A Tyr-W-MIF-1 analog containing d-Pro2 discriminates among antinociception in mice mediated by different classes of μ-opioid receptors

Abstract The antagonism by Tyr- d -Pro-Trp-Gly-NH 2 ( d -Pro 2 -Tyr-W-MIF-1), a Tyr-Pro-Trp-Gly-NH 2 (Tyr-W-MIF-1) analog, of the antinociception induced by the μ-opioid receptor agonists Tyr-W-MIF-1, [ d -Ala 2 ,NMePhe 4 ,Gly(ol) 5 ]-enkephalin (DAMGO), Tyr-Pro-Trp-Phe-NH 2 (endomorphin-1), and Tyr-Pro-Phe-Phe-NH 2 (endomorphin-2) was studied with the mouse tail-flick test. d -Pro 2 -Tyr-W-MIF-1 (0.5–3 nmol) given intracerebroventricularly (i.c.v.) had no effect on the thermal nociceptive threshold.

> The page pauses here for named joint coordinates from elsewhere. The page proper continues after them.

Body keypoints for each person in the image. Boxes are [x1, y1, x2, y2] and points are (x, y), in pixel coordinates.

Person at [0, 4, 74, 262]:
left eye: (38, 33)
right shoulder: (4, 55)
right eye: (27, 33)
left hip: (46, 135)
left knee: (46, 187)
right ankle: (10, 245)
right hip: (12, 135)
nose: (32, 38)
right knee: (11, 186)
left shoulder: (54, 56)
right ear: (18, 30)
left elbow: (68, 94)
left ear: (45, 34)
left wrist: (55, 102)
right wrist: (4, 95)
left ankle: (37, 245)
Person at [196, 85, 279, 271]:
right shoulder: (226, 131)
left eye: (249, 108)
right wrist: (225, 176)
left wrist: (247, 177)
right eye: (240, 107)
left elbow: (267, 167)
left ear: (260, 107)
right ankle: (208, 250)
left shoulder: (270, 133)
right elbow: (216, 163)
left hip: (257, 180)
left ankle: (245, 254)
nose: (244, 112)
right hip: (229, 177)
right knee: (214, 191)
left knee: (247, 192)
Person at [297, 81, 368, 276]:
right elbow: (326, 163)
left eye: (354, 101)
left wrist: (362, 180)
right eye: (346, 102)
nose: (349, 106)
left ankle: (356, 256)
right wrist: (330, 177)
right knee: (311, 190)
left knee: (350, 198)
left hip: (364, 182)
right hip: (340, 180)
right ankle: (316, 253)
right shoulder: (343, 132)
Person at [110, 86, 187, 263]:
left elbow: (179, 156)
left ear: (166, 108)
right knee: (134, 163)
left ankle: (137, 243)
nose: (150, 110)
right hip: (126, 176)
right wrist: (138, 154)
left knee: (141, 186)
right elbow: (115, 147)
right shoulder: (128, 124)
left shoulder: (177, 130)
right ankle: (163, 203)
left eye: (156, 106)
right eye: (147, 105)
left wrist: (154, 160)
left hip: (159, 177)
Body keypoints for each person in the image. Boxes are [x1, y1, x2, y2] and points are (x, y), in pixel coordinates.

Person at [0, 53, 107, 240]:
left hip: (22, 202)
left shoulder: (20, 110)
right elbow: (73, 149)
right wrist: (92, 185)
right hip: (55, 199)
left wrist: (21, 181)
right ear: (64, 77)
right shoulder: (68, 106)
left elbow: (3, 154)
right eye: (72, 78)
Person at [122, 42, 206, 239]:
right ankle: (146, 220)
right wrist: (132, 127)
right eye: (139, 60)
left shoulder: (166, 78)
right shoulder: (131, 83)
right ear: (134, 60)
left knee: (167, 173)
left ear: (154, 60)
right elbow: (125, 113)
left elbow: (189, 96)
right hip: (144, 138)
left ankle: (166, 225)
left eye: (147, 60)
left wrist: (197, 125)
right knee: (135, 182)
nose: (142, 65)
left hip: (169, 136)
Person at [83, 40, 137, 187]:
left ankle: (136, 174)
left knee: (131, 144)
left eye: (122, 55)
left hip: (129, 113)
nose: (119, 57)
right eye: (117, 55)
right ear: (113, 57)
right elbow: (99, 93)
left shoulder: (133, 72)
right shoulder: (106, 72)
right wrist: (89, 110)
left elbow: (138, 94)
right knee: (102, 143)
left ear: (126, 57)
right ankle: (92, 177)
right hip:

High doses of d -Pro 2 -Tyr-W-MIF-1 (4–16 nmol) administered i.c.v. produced antinociception with a low intrinsic activity of about 30% of the maximal possible effect. d -Pro 2 -Tyr-W-MIF-1 (0.25–2 nmol) co-administered i.c.v. showed a dose-dependent attenuation of the antinociception induced by Tyr-W-MIF-1 or DAMGO without affecting endomorphin-2-induced antinociception. A 0.5 nmol dose of d -Pro 2 -Tyr-W-MIF-1 significantly attenuated Tyr-W-MIF-1-induced antinociception but not DAMGO- or endomorphin-1-induced antinociception. The highest dose (2 nmol) of d -Pro 2 -Tyr-W-MIF-1 almost completely attenuated Tyr-W-MIF-1-induced antinociception. However, that dose of d -Pro 2 -Tyr-W-MIF-1 significantly but not completely attenuated endomorphin-1 or DAMGO-induced antinociception, whereas the antinociception induced by endomorphin-2 was still not affected by d -Pro 2 -Tyr-W-MIF-1. Pretreatment i.c.v. with various doses of naloxonazine, a μ 1 -opioid receptor antagonist, attenuated the antinociception induced by Tyr-W-MIF-1, endomorphin-1, endomorphin-2, or DAMGO. Judging from the ID 50 values for naloxonazine against the antinociception induced by the μ-opioid receptor agonists, the antinociceptive effect of Tyr-W-MIF-1 is extremely less sensitive to naloxonazine than that of endomorphin-1 or DAMGO. In contrast, endomorphin-2-induced antinociception is extremely sensitive to naloxonazine. The present results clearly suggest that d -Pro 2 -Tyr-W-MIF-1 is a selective antagonist for the μ 2 -opioid receptor in the mouse brain. d -Pro 2 -Tyr-W-MIF-1 may also discriminate between Tyr-W-MIF-1-induced antinociception and the antinociception induced by endomorphin-1 or DAMGO, which both show a preference for the μ 2 -opioid receptor in the brain.